- **TASK DETAILS**
From the listing below, copy out each line that contains the word "with".

- **MATERIAL FOR THIS TASK**

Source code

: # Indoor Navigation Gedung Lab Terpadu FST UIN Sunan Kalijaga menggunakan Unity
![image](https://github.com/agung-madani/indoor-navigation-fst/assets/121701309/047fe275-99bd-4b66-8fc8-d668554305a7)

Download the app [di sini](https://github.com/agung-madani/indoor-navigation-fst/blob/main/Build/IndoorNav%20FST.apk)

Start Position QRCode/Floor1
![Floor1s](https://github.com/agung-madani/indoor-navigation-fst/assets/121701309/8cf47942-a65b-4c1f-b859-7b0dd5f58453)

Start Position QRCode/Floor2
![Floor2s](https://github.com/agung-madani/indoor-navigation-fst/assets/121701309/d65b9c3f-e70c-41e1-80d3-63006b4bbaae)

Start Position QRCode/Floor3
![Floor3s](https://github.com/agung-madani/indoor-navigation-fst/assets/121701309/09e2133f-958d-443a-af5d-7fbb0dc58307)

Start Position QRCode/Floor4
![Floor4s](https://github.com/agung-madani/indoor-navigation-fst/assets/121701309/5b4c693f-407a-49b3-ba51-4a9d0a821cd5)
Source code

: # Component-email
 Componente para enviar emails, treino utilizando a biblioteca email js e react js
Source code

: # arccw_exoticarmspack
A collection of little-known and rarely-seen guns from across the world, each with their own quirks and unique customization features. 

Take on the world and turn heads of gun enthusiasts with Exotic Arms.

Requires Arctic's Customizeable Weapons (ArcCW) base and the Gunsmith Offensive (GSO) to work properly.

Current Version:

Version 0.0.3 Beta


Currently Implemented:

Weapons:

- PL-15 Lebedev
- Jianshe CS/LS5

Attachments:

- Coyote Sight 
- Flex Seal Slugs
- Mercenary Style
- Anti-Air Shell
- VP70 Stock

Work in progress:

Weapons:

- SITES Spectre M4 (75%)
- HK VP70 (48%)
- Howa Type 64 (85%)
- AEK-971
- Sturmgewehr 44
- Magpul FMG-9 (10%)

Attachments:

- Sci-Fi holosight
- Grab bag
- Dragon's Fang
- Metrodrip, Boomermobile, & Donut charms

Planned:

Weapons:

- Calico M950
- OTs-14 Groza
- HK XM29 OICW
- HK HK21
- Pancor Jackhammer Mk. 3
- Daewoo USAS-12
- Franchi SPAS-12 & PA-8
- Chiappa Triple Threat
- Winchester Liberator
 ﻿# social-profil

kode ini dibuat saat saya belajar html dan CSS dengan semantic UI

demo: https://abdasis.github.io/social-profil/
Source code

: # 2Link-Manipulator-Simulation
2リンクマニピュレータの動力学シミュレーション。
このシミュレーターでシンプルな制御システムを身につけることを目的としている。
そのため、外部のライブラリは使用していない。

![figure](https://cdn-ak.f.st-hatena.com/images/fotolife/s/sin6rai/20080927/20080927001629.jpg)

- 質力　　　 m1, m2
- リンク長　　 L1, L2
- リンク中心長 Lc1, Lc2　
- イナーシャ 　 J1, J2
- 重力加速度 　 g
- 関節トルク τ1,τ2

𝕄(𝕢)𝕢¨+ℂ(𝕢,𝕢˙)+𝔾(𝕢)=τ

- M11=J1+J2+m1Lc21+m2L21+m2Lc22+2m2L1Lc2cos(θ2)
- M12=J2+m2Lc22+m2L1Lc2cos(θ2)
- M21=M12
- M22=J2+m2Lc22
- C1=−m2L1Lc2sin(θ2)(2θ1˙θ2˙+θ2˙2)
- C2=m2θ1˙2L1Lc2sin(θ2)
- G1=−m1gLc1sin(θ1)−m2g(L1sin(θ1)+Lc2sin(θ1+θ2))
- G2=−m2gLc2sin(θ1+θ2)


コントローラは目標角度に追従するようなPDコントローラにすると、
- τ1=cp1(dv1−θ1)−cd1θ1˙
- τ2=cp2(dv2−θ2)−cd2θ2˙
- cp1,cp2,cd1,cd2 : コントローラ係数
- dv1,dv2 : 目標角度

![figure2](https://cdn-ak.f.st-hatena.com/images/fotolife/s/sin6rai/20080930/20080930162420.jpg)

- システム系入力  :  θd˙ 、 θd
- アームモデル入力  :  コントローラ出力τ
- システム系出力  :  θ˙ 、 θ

- **RESPONSE TO THIS TASK**
A collection of little-known and rarely-seen guns from across the world, each with their own quirks and unique customization features. 
Take on the world and turn heads of gun enthusiasts with Exotic Arms.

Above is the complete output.